Pre 20 September 2007 term allocated pensions and complying, lifetime and life expectancy income streams cannot be commuted except in the following circumstances (and where permitted by the trust deed):

  • On the death of the primary or reversionary beneficiary where a lump sum payment is made to the legal personal representative or dependant(s).
  • If the term is based on the longer of two spouses' life expectancies, upon the death of both spouses.
  • Within six months of commencement (provided that it was not funded from the commutation of another complying income stream).
  • To purchase another complying income stream.
  • To pay a surcharge liability.
  • To make a payment split under family law.
  • For a release authority or transitional release authority.

Note: Financial hardship is not an exception to the non-commutable rules for complying income streams.

Rollovers of complying income streams
In addition, a complying income stream (lifetime, fixed term, or TAP) may be rolled over after 1 July 2007 provided it is rolled over to an income stream:

  • that meets one of the new standards (as set out in sections 16.3 to 16.11), and
  • also meets the standards set out in the old regulations for complying fixed term or term allocated income streams.

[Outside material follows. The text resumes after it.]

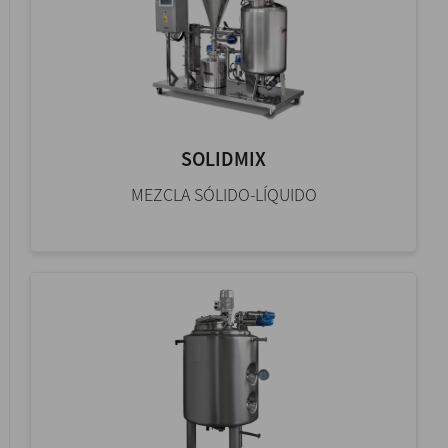
SOLIDMIX
MEZCLA SÓLIDO-LÍQUIDO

A complying fixed term or term allocated income stream can commence on or after 20 September 2007 from the commutation of another complying income stream provided that the new income stream also meets the new regulations. In the case of a new TAP, for example, this involves meeting the old TAP regulations and the new regulations. In practice, this means that the allowable term of the new TAP has to be chosen such that the total value of payments in each year is at least equal to the amounts determined using the percentage factors.

Important: Remember that, even though the rollover may be permitted, a pre 20 September 2007 income stream that is rolled over on or after 20 September 2007 may lose any assets test exemption status for social security.

Example - Rolling over a complying lifetime pension to a TAP

Tom has an SMSF in which he set up a complying lifetime pension for himself in 2000 as a result of potential excess benefits. The commutation value of his pension is $750,000 and he also has $120,000 in a solvency reserve in the fund supporting his pension. Tom requires regular actuarial advice in relation to his pension, which is proving costly and time consuming to administer. Subject to the rules of his complying lifetime pension to allow a rollover commutation, Tom can rollover to a TAP set up within his SMSF, provided that the TAP:

  • meets the new standards for an account-based pension, as set out in section 16.7. That is, it has minimum annual payments at least equal to the amount calculated using the new percentage factors; will pay a pro-rated minimum payment before any allowable commutation; cannot revert to an adult child and cannot be used as security for borrowing, and
  • also continues to meet the standards set out in the old regulations for complying term allocated pensions. That is, it is of a fixed term that is based on Tom's age and life expectancy; annual payments are determined using relevant pension factors and the pension cannot be commuted other than in very limited circumstances.